• REQUIREMENT 1
In the CVE-2022-38754 advisory, why does the attacker's JavaScript run in another user's browser and not only the attacker's own? Answer in one to three sentences.
• REQUIREMENT 2
Continue the advisory on the CVE-2022-38754 cross-site scripting vulnerability from its last sentence.

• PASSAGE
▼▼▼

CVE-2022-38754 - Micro Focus Operations Bridge Manager and OpsBridge Containerized - Cross Site Scripting (XSS)

Vulnerability

A stored cross-site scripting (XSS) vulnerability exists in Micro Focus Operations Bridge Manager (OBM) and Operations Bridge - Containerized prior to version 2022.11. A malicious authenticated OBM user can inject arbitrary JavaScript into the application, which is then executed in the browser context of another OBM user. The vulnerability is only exploitable when the Operations Bridge Manager capability is deployed. Versions prior to 2022.11 of both OBM and Operations Bridge - Containerized are affected [1].

Exploitation

An attacker must be an authenticated OBM user with the ability to inject content (e.g., via input fields or other data entry points) that is later rendered to other users. No additional privileges beyond standard authenticated user access are required. The attacker crafts a malicious JavaScript payload and submits it through the vulnerable interface. When another authenticated OBM user views the affected page, the script executes in their browser session [1].

▲▲▲

• STORED DATA

▼▼▼

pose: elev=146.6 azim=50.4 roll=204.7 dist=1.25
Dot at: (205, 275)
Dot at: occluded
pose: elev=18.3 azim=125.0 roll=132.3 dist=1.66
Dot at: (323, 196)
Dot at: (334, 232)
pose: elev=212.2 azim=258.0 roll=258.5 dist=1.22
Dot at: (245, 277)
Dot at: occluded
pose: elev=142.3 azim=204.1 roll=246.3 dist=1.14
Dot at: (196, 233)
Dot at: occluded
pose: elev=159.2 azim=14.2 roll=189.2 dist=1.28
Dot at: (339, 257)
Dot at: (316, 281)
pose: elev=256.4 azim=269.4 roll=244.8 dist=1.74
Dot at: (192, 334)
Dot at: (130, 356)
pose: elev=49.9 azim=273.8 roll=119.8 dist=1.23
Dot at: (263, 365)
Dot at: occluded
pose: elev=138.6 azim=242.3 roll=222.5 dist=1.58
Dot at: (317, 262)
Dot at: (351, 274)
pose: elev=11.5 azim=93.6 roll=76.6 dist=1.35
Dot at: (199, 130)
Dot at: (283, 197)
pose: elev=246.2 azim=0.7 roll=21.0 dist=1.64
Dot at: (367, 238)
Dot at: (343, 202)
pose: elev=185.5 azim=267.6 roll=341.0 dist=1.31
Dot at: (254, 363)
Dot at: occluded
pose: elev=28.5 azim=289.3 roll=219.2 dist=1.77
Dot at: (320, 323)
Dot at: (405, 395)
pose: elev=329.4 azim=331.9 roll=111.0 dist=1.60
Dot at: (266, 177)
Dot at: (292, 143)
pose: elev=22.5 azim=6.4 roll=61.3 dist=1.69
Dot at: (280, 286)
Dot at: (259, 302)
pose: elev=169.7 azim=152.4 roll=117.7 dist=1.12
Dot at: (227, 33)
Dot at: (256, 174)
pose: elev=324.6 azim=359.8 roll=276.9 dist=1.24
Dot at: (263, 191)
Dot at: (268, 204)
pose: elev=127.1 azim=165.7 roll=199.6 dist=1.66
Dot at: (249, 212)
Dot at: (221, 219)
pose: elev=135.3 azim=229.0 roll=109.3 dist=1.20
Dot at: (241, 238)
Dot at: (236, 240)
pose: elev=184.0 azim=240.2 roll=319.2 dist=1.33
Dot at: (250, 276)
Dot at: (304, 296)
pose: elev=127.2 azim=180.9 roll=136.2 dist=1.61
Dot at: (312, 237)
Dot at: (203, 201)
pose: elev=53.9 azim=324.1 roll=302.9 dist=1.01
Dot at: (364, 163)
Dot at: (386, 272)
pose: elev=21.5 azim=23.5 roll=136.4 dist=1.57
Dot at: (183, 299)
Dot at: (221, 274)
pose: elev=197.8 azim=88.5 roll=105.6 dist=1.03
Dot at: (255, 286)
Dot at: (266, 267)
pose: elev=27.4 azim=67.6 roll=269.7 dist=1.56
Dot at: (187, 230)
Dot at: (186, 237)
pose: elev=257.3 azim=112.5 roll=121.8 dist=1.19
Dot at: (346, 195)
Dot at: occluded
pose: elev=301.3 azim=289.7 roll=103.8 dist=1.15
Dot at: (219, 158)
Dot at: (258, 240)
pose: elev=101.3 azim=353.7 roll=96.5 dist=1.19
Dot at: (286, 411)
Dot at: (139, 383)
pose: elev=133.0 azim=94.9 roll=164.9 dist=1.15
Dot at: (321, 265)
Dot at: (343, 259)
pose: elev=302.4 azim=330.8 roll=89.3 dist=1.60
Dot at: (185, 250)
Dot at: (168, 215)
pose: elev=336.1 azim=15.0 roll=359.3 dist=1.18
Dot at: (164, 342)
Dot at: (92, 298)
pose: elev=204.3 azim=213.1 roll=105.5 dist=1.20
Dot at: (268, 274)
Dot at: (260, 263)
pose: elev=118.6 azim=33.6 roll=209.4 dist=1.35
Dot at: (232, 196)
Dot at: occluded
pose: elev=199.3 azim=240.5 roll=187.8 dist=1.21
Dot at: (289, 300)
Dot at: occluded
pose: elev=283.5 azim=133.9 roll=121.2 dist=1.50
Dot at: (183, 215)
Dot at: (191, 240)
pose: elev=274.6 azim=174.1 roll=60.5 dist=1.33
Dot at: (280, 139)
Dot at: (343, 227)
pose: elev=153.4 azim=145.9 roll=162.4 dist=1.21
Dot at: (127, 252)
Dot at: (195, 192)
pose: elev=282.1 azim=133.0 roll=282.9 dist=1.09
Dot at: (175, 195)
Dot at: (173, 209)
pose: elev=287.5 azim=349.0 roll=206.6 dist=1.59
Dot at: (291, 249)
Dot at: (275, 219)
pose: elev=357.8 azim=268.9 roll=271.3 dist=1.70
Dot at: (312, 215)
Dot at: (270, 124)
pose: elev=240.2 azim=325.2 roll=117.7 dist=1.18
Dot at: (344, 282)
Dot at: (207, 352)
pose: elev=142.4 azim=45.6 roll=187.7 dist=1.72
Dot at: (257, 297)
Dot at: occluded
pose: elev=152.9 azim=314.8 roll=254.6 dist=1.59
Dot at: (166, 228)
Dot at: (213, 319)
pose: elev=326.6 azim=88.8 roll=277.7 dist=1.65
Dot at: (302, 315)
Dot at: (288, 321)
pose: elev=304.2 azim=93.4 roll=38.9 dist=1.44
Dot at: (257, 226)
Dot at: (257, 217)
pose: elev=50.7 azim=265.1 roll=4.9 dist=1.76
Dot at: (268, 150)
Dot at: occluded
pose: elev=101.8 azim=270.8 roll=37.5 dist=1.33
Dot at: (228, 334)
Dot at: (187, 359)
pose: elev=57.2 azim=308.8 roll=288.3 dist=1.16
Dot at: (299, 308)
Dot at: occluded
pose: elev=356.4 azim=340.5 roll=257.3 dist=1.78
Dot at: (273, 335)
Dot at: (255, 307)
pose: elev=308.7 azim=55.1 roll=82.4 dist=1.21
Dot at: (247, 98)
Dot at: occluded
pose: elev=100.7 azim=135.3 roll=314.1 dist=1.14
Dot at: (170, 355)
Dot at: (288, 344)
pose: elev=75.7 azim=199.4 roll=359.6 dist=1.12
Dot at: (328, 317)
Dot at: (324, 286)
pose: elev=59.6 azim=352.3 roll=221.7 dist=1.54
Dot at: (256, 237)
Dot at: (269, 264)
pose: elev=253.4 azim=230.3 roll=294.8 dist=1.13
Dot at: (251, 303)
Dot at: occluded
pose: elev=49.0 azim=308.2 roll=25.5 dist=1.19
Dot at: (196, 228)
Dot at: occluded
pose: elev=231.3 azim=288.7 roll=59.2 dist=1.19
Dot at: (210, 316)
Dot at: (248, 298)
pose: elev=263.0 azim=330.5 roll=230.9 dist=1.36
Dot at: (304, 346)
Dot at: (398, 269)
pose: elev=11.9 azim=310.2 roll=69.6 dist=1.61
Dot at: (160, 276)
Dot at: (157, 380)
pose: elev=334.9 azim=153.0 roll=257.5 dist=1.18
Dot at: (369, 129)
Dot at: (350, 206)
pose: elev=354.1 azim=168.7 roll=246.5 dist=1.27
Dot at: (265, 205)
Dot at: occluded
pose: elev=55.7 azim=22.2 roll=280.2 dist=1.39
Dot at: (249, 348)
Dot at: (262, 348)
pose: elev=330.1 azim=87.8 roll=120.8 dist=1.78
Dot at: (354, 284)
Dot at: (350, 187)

▲▲▲

• TASK RESULT 1
The attacker submits the payload through input fields or other data entry points whose content is later rendered to other users. When another authenticated OBM user views the affected page, the stored script executes in that user's browser session.

• TASK RESULT 2
Impact

A successful exploit enables the attacker to execute arbitrary JavaScript in the context of the victim's browser session. This can lead to session hijacking, defacement, or theft of sensitive information displayed in the OBM console. The attack impacts confidentiality and integrity within the web application scope [1].

Mitigation

Micro Focus has released version 2022.11, which addresses this vulnerability. Users should upgrade to OBM 2022.11 or later for either the standalone OBM product or Operations Bridge - Containerized. No workarounds are documented; the fix is included in the 2022.11 release [1].